### DESCRIPTION OF THE TASK
Reproduce the lines from the start of the records through the line with "квартиры, комнаты без отделки;", swapping "налогоплательщик" for "плательщик налогов" and leaving everything else unchanged. Give only those lines.

== == ==

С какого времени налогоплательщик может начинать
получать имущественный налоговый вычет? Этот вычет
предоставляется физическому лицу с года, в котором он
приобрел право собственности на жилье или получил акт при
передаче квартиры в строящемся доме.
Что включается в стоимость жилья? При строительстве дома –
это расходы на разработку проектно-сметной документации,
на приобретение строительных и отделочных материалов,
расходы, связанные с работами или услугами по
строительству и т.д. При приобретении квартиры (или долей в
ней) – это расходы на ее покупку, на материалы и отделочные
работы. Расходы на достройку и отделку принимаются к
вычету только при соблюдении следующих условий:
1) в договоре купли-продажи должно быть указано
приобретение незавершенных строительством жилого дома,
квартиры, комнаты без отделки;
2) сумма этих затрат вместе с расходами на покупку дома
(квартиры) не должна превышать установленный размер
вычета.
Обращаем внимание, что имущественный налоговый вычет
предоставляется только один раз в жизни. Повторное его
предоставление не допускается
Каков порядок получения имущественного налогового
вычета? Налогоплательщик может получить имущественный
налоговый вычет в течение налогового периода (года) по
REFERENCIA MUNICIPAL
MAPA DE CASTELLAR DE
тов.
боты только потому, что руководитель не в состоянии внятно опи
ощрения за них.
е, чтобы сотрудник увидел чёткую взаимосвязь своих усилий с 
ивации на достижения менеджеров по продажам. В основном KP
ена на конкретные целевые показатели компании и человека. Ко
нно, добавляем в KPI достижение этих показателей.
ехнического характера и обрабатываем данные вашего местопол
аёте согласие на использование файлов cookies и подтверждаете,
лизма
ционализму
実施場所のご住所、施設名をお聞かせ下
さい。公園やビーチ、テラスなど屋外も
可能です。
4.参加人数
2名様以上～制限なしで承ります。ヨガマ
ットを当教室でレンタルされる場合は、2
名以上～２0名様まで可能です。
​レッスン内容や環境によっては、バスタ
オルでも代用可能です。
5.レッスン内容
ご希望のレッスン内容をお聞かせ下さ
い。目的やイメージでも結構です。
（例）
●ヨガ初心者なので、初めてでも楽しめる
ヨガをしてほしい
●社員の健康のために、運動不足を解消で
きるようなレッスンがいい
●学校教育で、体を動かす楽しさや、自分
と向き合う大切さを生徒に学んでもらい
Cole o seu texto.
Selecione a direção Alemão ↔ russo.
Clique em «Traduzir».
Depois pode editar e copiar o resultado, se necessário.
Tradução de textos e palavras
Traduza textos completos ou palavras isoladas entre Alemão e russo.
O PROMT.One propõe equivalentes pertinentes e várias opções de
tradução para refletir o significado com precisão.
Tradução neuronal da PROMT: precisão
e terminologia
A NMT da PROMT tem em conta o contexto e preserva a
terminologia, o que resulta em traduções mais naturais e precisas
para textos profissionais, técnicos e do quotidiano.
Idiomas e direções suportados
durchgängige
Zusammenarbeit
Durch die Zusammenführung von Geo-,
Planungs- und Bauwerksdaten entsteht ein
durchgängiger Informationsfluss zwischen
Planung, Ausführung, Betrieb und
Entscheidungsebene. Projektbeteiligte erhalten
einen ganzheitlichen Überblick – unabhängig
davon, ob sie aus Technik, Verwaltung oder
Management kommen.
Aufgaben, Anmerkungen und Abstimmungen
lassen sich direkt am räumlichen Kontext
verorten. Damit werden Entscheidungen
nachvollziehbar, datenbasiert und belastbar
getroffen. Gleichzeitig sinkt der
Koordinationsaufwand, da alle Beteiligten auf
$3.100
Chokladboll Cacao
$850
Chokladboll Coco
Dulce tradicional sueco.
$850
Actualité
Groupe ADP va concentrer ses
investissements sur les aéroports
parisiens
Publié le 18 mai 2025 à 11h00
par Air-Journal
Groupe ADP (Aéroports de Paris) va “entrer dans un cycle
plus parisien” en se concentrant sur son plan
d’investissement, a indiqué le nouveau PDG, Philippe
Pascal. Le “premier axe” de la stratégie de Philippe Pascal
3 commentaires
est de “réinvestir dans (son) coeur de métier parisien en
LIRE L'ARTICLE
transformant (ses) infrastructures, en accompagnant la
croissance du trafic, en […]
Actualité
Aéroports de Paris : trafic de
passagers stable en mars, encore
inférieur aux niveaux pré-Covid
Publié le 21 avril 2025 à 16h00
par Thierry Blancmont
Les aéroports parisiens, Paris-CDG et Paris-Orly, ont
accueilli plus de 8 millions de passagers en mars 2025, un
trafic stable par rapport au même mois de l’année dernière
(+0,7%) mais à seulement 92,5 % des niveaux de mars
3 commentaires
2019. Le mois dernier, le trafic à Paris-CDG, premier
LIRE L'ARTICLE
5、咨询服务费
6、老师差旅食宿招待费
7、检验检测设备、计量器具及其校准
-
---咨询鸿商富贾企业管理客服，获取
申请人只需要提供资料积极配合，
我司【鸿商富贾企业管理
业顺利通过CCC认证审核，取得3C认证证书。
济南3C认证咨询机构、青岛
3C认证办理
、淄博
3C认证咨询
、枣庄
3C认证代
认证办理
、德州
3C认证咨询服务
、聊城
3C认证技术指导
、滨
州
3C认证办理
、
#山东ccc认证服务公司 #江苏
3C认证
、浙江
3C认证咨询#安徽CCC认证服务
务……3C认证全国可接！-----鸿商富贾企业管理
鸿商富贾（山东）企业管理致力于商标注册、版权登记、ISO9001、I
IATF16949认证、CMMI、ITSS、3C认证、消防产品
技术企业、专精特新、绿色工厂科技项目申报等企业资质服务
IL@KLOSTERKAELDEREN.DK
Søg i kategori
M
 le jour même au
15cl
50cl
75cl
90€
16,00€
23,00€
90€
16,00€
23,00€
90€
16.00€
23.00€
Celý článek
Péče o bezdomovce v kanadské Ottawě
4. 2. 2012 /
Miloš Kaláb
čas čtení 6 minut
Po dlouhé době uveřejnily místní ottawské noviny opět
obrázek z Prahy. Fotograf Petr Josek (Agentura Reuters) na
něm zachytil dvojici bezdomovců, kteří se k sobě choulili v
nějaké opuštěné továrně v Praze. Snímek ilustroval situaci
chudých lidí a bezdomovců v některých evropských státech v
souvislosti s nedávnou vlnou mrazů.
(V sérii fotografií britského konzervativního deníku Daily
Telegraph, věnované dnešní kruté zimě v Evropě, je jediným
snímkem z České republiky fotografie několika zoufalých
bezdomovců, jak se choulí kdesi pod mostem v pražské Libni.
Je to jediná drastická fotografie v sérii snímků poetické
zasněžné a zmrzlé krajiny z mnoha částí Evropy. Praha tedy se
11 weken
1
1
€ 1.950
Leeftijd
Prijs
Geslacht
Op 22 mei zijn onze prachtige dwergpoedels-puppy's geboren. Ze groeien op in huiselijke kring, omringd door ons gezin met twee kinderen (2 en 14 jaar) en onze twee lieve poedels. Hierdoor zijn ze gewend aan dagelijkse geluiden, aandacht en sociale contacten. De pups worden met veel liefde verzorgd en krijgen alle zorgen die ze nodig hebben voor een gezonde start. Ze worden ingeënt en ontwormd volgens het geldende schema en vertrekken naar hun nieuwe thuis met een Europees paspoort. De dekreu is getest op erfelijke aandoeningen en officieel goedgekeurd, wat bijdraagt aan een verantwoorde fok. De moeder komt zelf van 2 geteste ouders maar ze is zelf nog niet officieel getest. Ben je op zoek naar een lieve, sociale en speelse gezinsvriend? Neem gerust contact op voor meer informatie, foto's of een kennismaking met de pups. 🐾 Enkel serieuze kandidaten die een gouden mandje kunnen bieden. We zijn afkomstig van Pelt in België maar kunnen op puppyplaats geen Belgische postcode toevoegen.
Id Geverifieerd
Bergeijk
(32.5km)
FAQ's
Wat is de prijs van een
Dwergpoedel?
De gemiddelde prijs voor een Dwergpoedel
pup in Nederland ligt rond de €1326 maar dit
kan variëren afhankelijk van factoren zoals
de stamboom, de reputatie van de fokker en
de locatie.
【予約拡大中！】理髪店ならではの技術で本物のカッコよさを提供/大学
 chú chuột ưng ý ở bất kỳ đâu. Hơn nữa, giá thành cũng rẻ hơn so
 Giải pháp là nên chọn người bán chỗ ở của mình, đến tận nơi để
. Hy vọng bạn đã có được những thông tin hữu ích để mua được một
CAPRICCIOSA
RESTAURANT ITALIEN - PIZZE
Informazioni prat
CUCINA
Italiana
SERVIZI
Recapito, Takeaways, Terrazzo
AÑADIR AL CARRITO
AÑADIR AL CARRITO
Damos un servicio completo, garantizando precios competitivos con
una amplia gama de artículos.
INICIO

== == ==

### ANSWER BELOW
С какого времени плательщик налогов может начинать
получать имущественный налоговый вычет? Этот вычет
предоставляется физическому лицу с года, в котором он
приобрел право собственности на жилье или получил акт при
передаче квартиры в строящемся доме.
Что включается в стоимость жилья? При строительстве дома –
это расходы на разработку проектно-сметной документации,
на приобретение строительных и отделочных материалов,
расходы, связанные с работами или услугами по
строительству и т.д. При приобретении квартиры (или долей в
ней) – это расходы на ее покупку, на материалы и отделочные
работы. Расходы на достройку и отделку принимаются к
вычету только при соблюдении следующих условий:
1) в договоре купли-продажи должно быть указано
приобретение незавершенных строительством жилого дома,
квартиры, комнаты без отделки;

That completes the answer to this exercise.